5. Future directions

The current study of the nucleus basalis does not imply that it is an exclusive site for memory induction. Other modulators, as well as acetylcholine, have been implicated in plasticity and memory. For example, norepinephrine alters tuning (Manunta & Edeline, 1997, 1999), serotonin can regulate intensity-dependent response functions (Juckel, Hegerl, Molnar, Csepe, & Karmos, 1999) and its levels increase in the ACx during initial stages of avoidance learning (Stark & Scheich, 1997) while dopamine is involved in the increased representation of a tone paired with stimulation of the ventral tegmental (VTA) reward system (Bao, Chan, & Merzenich, 2001). Thus, other neuromodulatory systems should be investigated for their ability to induce specific behavioral memory.

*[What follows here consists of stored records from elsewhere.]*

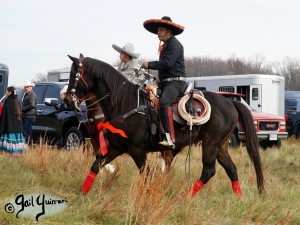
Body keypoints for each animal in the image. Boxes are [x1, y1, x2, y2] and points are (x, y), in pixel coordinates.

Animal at [64, 54, 264, 197]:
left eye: (74, 75)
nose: (66, 99)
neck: (124, 103)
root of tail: (231, 102)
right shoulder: (117, 147)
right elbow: (96, 165)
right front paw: (82, 193)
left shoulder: (137, 150)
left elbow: (146, 175)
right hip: (221, 146)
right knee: (231, 170)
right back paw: (238, 197)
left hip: (210, 144)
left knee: (209, 171)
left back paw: (186, 197)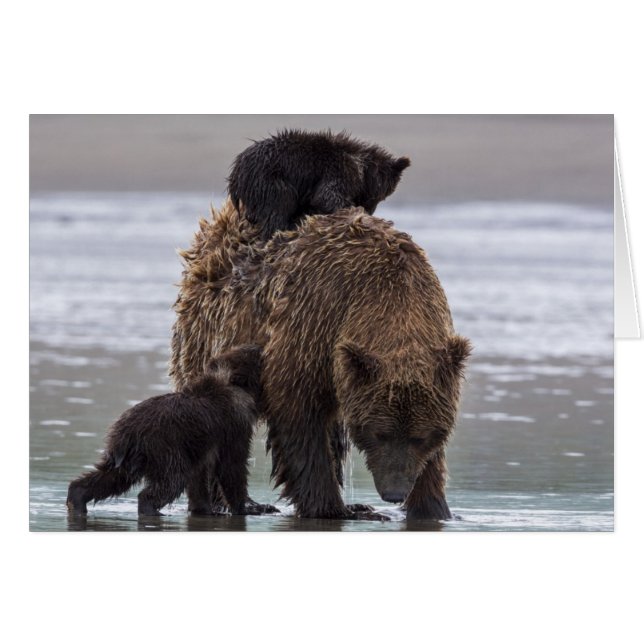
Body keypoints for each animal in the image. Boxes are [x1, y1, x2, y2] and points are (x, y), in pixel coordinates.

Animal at [66, 344, 274, 517]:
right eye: (256, 356)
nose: (258, 345)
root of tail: (127, 433)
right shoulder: (232, 426)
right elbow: (231, 466)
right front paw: (247, 508)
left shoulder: (199, 445)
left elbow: (199, 476)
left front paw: (205, 508)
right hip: (163, 447)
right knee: (171, 480)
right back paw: (152, 508)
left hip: (124, 454)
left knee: (112, 477)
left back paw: (77, 498)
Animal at [170, 201, 471, 521]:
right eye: (379, 434)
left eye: (421, 436)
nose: (394, 493)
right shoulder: (312, 322)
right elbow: (300, 417)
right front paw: (330, 507)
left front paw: (432, 507)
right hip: (206, 341)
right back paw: (233, 503)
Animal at [227, 129, 411, 240]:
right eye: (378, 196)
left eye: (383, 197)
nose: (369, 210)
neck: (362, 168)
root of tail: (237, 170)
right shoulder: (337, 171)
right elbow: (327, 197)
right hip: (270, 178)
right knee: (279, 205)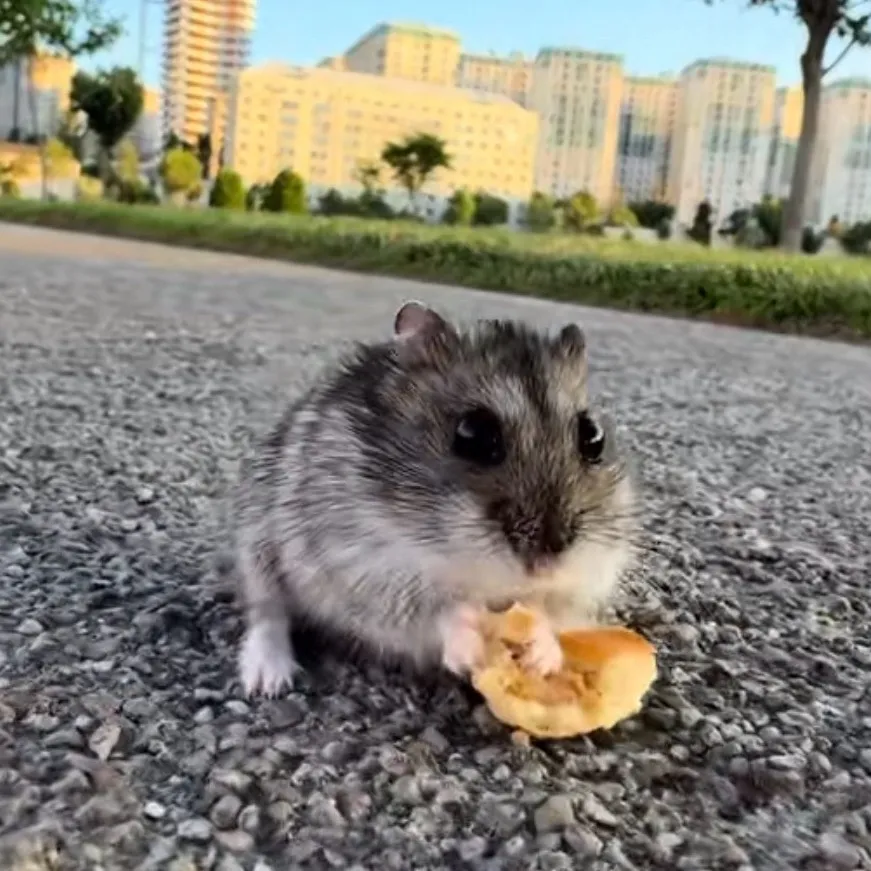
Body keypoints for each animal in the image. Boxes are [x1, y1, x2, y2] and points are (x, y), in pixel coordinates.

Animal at [231, 300, 638, 698]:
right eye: (473, 434)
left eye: (593, 436)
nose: (545, 566)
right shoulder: (364, 567)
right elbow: (438, 611)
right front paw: (468, 650)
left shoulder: (589, 577)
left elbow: (550, 613)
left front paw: (542, 656)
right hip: (257, 546)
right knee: (267, 613)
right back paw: (267, 680)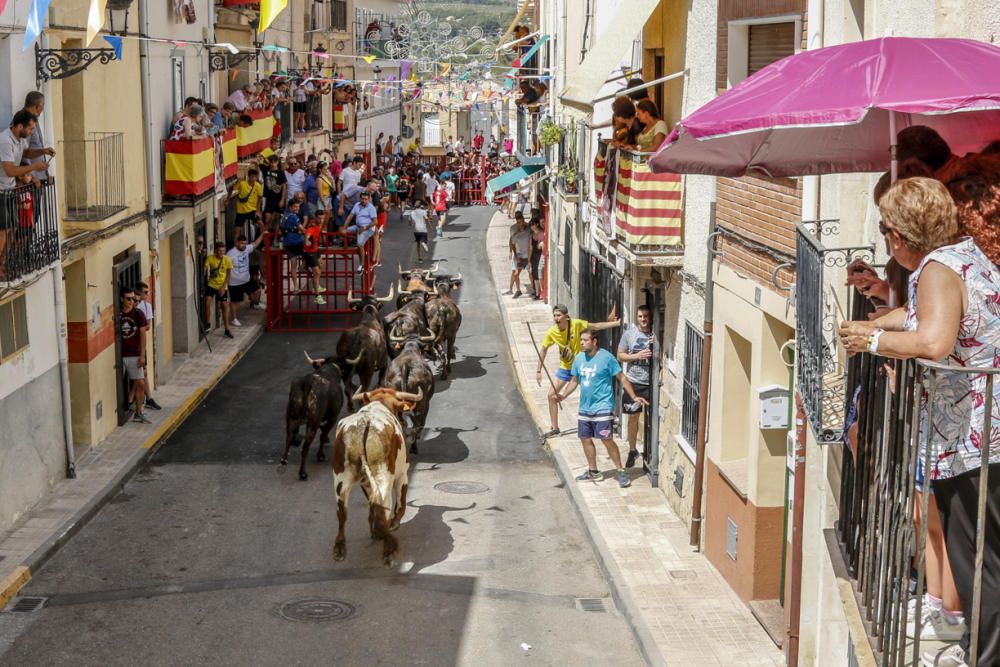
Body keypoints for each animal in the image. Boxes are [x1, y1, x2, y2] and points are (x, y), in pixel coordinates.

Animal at [334, 384, 424, 568]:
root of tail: (363, 425)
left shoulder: (366, 483)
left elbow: (371, 504)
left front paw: (374, 530)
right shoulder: (402, 473)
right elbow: (401, 504)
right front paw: (393, 525)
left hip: (341, 478)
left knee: (342, 512)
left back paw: (340, 548)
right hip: (384, 478)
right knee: (384, 510)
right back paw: (389, 550)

While past research on the cholinergic system and learning has focused on neural plasticity, the current findings demonstrate the induction of behavioral memory (not merely plasticity) by activation of the cholinergic nucleus basalis. Thus, they promote the approach of testing hypothesized structures and circuitry by direct intervention, i.e., testing the “mimicry” criterion for memory substrates (Martin et al., 2000). Of course, memory induction by NBs requires further characterization, e.g., whether it exhibits consolidation (increased strength over time in the absence of further pairing) and long-term retention. Mechanisms also need to be elucidated. For example, rapid memory induction permits the short term manipulation of its substrates, e.g., by pharmacological means, providing a means to elucidate its mechanisms in greater detail and better understand the role of the nucleus basalis in normal memory. Thus, while focal, low level stimulation of the nucleus basalis is effective, and stimulation of the nucleus basalis releases acetylcholine into the cortex (Kurosawa, Sato, & Sato, 1989), the present study is consistent with, but does not provide direct information that, this memory induction depends upon cholinergic mechanisms.